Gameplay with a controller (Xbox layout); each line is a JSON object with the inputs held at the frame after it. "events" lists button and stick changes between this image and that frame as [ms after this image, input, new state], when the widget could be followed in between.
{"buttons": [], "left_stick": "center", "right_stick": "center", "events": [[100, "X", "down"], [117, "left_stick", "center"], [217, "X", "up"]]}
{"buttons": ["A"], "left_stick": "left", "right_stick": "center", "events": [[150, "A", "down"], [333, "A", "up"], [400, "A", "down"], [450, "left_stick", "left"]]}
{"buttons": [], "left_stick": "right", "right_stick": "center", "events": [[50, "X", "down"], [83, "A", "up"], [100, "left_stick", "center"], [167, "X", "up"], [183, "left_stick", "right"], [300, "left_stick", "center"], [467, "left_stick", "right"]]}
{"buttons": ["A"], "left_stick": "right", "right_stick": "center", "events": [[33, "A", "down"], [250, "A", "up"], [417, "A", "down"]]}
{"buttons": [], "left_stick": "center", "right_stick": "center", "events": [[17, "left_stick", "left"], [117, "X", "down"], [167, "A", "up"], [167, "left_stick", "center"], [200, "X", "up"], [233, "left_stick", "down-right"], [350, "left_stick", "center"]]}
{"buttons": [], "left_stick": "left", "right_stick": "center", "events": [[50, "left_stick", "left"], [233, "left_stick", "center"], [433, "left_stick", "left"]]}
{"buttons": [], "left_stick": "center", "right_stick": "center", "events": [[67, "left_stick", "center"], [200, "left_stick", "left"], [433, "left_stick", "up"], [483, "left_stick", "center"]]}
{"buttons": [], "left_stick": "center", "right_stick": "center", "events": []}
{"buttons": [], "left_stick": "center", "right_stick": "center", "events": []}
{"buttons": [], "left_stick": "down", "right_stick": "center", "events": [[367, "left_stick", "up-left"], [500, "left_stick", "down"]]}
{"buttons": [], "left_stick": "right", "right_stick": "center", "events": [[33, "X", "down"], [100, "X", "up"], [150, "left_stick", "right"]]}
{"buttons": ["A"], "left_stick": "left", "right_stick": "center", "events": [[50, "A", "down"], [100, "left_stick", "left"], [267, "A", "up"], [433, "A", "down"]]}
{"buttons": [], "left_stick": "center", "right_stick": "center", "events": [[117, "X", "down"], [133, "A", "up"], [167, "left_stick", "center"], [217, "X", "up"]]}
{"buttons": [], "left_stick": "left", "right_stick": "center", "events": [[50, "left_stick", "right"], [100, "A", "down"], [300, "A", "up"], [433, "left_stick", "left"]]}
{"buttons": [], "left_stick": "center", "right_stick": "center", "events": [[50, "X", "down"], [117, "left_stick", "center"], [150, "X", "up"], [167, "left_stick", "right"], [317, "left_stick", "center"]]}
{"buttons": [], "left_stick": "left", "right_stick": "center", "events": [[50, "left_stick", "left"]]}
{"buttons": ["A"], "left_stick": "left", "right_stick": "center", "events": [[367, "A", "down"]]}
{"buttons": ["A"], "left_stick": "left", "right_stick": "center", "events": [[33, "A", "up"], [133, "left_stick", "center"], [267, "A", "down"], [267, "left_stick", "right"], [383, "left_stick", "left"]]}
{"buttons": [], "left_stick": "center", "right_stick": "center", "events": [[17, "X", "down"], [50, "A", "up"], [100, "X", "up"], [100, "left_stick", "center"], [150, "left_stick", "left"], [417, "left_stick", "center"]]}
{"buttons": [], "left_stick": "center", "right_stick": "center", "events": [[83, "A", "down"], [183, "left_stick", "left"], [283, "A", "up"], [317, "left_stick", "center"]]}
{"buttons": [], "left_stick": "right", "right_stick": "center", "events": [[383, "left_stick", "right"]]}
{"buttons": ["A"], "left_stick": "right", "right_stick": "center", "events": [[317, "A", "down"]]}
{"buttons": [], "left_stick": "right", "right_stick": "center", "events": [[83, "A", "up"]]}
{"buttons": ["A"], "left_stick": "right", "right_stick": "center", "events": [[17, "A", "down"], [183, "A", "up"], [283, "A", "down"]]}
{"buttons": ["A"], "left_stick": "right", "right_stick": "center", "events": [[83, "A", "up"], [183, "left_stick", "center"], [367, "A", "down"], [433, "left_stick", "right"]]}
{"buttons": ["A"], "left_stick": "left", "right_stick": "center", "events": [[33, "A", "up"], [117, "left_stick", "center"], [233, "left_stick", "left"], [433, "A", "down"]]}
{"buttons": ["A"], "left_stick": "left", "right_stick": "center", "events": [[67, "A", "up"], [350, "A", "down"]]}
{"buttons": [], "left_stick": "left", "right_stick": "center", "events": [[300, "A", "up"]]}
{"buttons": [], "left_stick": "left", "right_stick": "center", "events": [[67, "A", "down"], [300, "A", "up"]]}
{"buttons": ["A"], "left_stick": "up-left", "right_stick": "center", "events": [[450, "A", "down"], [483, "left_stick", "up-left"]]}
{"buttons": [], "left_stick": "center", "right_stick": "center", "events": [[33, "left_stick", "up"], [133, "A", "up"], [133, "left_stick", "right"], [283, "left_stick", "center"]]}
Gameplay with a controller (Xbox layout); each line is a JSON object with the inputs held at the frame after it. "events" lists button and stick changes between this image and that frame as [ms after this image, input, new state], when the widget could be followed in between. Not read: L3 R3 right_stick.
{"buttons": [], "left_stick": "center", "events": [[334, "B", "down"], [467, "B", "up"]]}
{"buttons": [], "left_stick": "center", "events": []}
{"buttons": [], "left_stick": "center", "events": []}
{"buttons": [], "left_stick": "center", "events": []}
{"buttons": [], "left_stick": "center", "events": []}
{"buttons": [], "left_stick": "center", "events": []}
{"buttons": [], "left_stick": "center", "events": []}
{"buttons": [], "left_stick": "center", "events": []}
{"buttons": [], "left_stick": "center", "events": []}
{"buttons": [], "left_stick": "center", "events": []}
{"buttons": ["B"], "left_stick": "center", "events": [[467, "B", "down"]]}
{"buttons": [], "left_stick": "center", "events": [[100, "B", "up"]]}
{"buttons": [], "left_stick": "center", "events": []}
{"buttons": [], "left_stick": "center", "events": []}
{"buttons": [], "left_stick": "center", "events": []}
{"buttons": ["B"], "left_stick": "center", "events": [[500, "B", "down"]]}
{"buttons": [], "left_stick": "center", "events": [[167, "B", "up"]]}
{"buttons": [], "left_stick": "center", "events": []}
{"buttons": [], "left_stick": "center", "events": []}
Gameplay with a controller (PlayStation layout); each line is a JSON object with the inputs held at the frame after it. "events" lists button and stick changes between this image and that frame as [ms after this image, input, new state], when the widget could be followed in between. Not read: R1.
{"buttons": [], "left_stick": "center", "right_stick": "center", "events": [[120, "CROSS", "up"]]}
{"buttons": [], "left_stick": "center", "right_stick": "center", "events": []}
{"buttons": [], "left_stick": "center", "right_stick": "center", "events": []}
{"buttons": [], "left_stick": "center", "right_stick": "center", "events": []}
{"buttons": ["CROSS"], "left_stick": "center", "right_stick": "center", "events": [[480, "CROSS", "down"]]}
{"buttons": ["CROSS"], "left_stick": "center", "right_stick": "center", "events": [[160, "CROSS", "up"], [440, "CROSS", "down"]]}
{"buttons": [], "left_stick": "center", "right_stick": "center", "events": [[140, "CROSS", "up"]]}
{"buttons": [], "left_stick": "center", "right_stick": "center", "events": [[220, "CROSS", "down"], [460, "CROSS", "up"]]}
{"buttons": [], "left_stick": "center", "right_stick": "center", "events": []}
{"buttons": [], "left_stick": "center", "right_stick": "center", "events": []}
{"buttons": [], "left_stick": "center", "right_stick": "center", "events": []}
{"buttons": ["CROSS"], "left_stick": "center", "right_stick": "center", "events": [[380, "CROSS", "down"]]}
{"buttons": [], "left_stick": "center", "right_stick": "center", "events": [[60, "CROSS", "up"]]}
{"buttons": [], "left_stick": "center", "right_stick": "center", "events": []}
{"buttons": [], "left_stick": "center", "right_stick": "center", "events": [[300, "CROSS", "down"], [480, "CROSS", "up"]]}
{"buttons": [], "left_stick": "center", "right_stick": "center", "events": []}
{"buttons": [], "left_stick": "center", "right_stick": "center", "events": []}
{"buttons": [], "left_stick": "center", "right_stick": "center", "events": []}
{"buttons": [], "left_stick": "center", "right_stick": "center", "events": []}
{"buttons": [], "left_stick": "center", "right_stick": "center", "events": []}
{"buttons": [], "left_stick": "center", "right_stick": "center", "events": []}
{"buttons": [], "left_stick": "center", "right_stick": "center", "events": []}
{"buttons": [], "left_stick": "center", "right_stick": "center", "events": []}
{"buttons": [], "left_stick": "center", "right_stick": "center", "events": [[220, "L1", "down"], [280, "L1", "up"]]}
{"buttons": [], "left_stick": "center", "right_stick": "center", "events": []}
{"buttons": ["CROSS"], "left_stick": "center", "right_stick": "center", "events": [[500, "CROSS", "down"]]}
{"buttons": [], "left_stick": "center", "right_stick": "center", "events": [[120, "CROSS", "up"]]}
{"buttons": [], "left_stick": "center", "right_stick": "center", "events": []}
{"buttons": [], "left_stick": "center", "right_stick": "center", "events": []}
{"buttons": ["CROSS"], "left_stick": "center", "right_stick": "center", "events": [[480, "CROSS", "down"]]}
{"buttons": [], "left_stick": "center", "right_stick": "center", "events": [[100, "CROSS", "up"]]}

ACTIVITY: When the word "read" appears in a line of the listing, pull that line out.

SOLUTION FOR THIS TASK:
Gameplay with a controller (Xbox layout); each line is a JSON object with the inputs held at the frame after it. "events" lists button and stick changes between this image and that frame as [ms after this image, input, new state], when the widget could be followed in between. Not read: L3 R3 right_stick.
Gameplay with a controller (PlayStation layout); each line is a JSON object with the inputs held at the frame after it. "events" lists button and stick changes between this image and that frame as [ms after this image, input, new state], when the widget could be followed in between. Not read: R1.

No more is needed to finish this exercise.